Reputation:
I have a text file with content shown below. I need to identify paragraph headings and create a csv file column heading from each extracted paragraph heading. The text file looks like the text block below. I was thinking of using a rule like:
if (capitalized) and heading_length <50:
return heading_text
Is there something in NLTK or NLP that could help do this without an approximate way of just checking capitalized letters and word length?
This is an old Kaggle competition
DUTIES
A 311 Director is responsible for the successful operation and expansion of the 311 Call Center in the Information Technology Agency (ITA) which answers call from constituents regarding Citywide services provided by City departments; works to ensure the efficient and effective resolution of any issues that may arise; plans, directs, hires, coaches, and coordinates a large staff of professional, technical and clerical employees engaged in the implementation, administration, and operations of the City's 311 Call Center; applies sound supervisor principles and techniques in building and maintaining and effective work force; fulfills equal opportunity responsibilities; and does related work.
REQUIREMENTS
- One year of full-time paid experience as a Senior Management Analyst with the City of Los Angeles or in a class which is at least at the level which provides professional experience in supervisory or managerial work relating to a call center with at least 50 call agents or a call center that receives at least one million calls annually; or
- A Bachelor's degree from a recognized college or university and four years of full-time paid experience in a call center environment with at least 50 call agents or a call center that receives at least one million calls annually, two years of which must be supervising staff working at such a call center; or
- Eight years of full-time paid experience in a call center environment with at least 50 call agents or call center that receives at least one million calls annually, two years of which must be supervising staff working at such a call center.
NOTES:
- In addition to the regular City application, all applicants must complete a 311 Director Qualifications Questionnaire at the time of filing. The 311 Director Qualifications Questionnaire is located within the Qualifications Questions section of the City application. Applicants who fail to complete the Qualifications Questionnaire will not be considered further in this examination, and their application will not be processed.
- Applicants who lack six months or less of the required experience may file for this examination. However, they cannot be appointed until the full experience requirement is met.
- Call center experience related to sales and telemarketing is excluded.

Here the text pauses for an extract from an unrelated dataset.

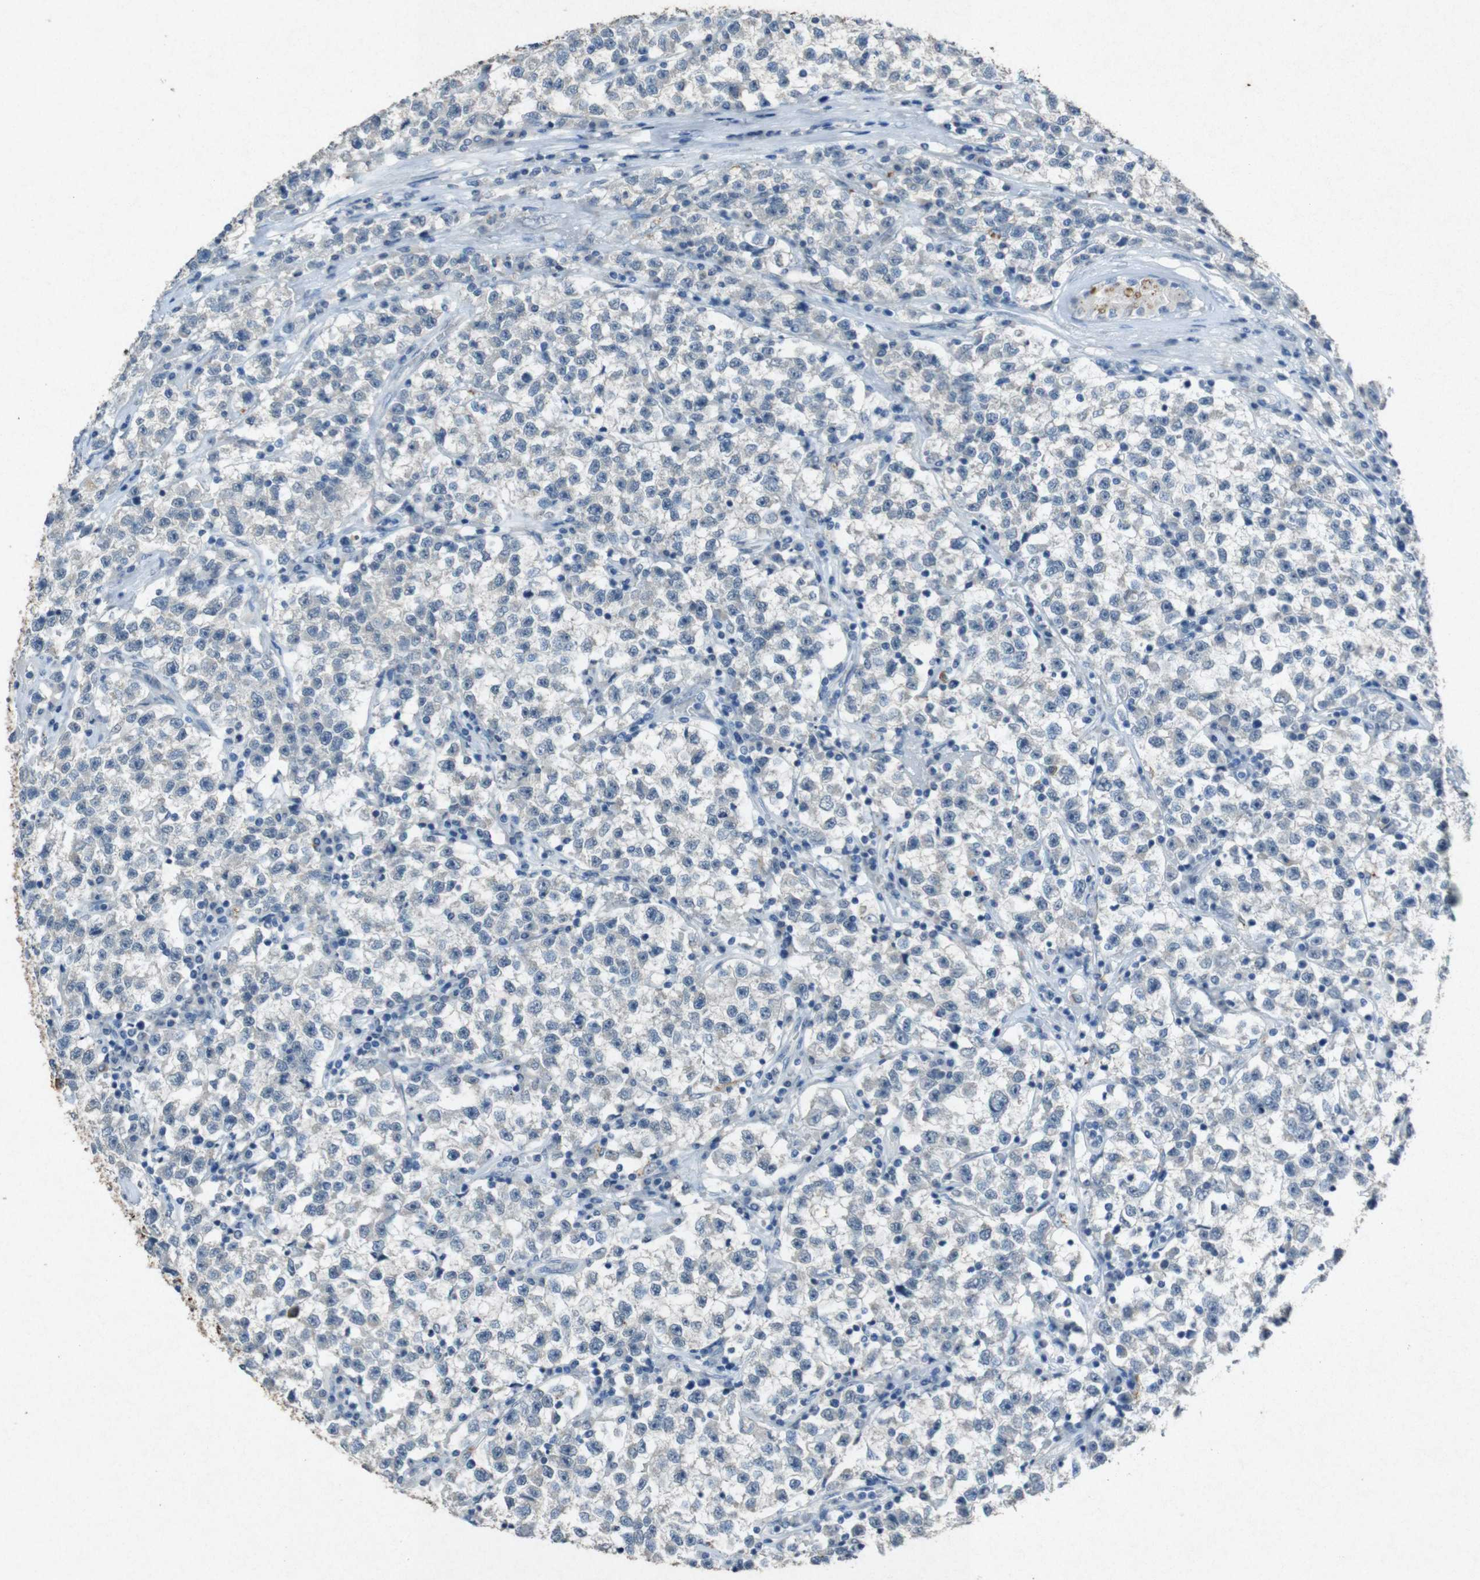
{"staining": {"intensity": "negative", "quantity": "none", "location": "none"}, "tissue": "testis cancer", "cell_type": "Tumor cells", "image_type": "cancer", "snomed": [{"axis": "morphology", "description": "Seminoma, NOS"}, {"axis": "topography", "description": "Testis"}], "caption": "IHC photomicrograph of human testis cancer (seminoma) stained for a protein (brown), which exhibits no expression in tumor cells.", "gene": "STBD1", "patient": {"sex": "male", "age": 22}}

- Customer Relations Management (CRM) systems expertise, including implementation, integration, and knowledge base creation is highly desired.
WHERE TO APPLY
Applications will only be accepted online. When you are viewing the online job bulletin of your choice, simply scroll to the top of the page and select the "Apply" icon. Online job bulletins are also available at http://agency.governmentjobs.com/lacity/default.cfm for Open Competitive Examinations and at http://agency.governmentjobs.com/lacity/default.cfm?promotionaljobs=1 for Promotional Examinations.
NOTE:
Should a large number of qualified candidates file for this examination, an expert review committee may be assembled to evaluate each candidate's qualifications for the position of 311 Director. In this evaluation, the expert review committee will assess each applicant's training and experience based upon the information in the applicant's City employment application and the Qualifications Questionnaire. Those candidates considered by the expert review committee as possessing the greatest likelihood of successfully performing the duties of a 311 Director, based solely on the information presented to the committee, will be invited to participate in the interview.
Upvotes: 1
Views: 3302
Reputation: 15593
There is not a generic function to check if a piece of text is a document header in NLTK or other libraries. while the document you're working with capitalizes headers, that isn't a universal convention.
In your case I would do this:
for line in text.split('\n'):
is_header = (line.upper() == line)
Your example doesn't have any long all-caps lines so I don't think you actually need to check length, but you could if you want to. It could also make your code faster, though depending on how much text you have it may not matter.
You could learn a statistical model to classify lines into headers and non-headers, but if all your documents look like your example I think the above code is fine.
Upvotes: 0
Reputation: 1540
You can use regular expressions.
import re
text = open('sample.txt').read()
pattern = re.compile('([A-Z]+[ ]?[:]?)+\n')
headings = []
for match in pattern.finditer(text):
s=match.start()
e = match.end()
headings.append(text[s:e].replace('\n',''))
print(headings)
Output:
['DUTIES', 'REQUIREMENTS', 'NOTES:', 'WHERE TO APPLY', 'NOTE:']
To remove ':' colon, you can use .replace() function
Upvotes: 2